На мгновение он пожалел, что она имеет вольную, которую в тот далекий вечер он сам принес ей... И сразу подумал, что, если бы не тот вечер, ничего не было бы... А потом жгучий стыд на самого себя заставил покраснеть лицо и словно лишил права чего-либо требовать. Вот она, барская кость, барская кровь, барский дух. Друг Кастуся, рыдалец над меньшим братом, рьяный патриот, с мужиками кума строит. Сволочь! Мелкая дрянь! Кроер!
— Ладно, — глухо согласился он. — Будешь так, как захочешь
В комнату сквозь ситниковые плетеные циновки еле пробивались полоски солнечного света. Редкие пылинки плыли в них.
— Выйди, говорю тебе, — настаивала Тэкля. — Выйди, глупая ты.
Нянька, сама немного глуповатая, считала, однако, что мозги всех остальных людей и в сравнение не могут идти с ее, Тэкли, мозгами.
— Я никого не принимаю, — повторила Майка.
— Так ты бы лучше взяла да Ильюка не приняла, — подбоченилась Тэкля. — Так бы ему, такому учтивому, и сказала: «Не выгоним, но проша вон».
Тэкля утверждала себя, между прочим, и тем, что знала десятка два польских и русских выражений и порой подводила разговор, чтобы использовать кое-что из этого запаса.
Бледное лицо Майки искривилось.
— Я не сказала, что не принимаю никого. Но я никого не принимаю из Вежи и Загорщины.

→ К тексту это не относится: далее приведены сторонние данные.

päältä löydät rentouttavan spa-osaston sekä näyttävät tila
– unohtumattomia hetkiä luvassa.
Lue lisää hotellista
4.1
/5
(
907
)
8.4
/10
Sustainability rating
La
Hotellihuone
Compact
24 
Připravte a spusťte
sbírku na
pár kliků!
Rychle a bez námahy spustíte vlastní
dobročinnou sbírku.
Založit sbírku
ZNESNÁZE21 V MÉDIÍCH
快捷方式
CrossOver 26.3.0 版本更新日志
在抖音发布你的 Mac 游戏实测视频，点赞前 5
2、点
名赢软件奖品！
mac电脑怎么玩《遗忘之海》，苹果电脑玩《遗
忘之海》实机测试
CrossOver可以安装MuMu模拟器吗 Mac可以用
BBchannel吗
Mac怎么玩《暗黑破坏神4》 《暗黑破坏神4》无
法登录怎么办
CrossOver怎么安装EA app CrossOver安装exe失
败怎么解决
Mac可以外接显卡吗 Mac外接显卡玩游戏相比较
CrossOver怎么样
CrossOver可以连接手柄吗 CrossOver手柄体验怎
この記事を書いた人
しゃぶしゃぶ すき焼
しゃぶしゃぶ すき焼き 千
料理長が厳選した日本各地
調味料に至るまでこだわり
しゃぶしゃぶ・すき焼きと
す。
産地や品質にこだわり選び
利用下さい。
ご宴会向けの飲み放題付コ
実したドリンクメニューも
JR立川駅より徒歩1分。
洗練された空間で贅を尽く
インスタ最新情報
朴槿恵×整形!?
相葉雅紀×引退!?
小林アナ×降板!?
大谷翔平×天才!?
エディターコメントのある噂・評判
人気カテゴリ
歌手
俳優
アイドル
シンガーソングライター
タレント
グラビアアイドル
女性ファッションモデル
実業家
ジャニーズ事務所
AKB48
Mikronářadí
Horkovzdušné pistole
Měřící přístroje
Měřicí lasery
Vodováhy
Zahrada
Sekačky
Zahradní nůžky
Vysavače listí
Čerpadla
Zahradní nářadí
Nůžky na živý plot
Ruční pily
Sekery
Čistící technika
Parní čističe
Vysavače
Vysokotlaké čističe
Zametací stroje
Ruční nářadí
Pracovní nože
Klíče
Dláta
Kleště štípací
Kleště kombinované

— Ы-ы, ы-ы, — сказала Тэкля. — Вот что: чего это ты, девка, крутишь? Думаешь, одну такую цацу Бог создал?
— Тэкля!
— Ну, конечно. Как растила Тэкля, то хорошей была. Тогда мамка была ми́ла, когда ж... мыла.
— Не надо, няня...
— И чего ты с собою такое делаешь? Иссохла вся. Третий месяц, только как к тому кряхтуну выходишь — солнце видишь. В темени сидишь. Что тут тебе, монастырь? Август на дворе стоит, дурочка. Девки в поле так песни кричат — сама бы опять девкой стала, простите, конечно, в натуре...
— Я прошу, прошу вас...
— Какие грехи замаливаешь? Один грех имеешь. Паныча соседского с домом поссорила. Чем он тебе не угодил?
— Я и без вас знаю...
— Так потому и сидишь? — испугалась Тэкля.
— Потому и сижу, — впервые за все время призналась Михалина.
— Ду-урочка! — Лицо Тэкли искривилось от недоумения и жалости. — Так зачем же?!
— Я очень плохо сделала ему. Я сама знаю, что недостойна его.
У Тэкли появились на глазах слезы.
— И так себя мучить? Ах-х ты! Скребницу, которой лошадей чистят, взять бы да кожу со спины твоей содрать, чтоб не села.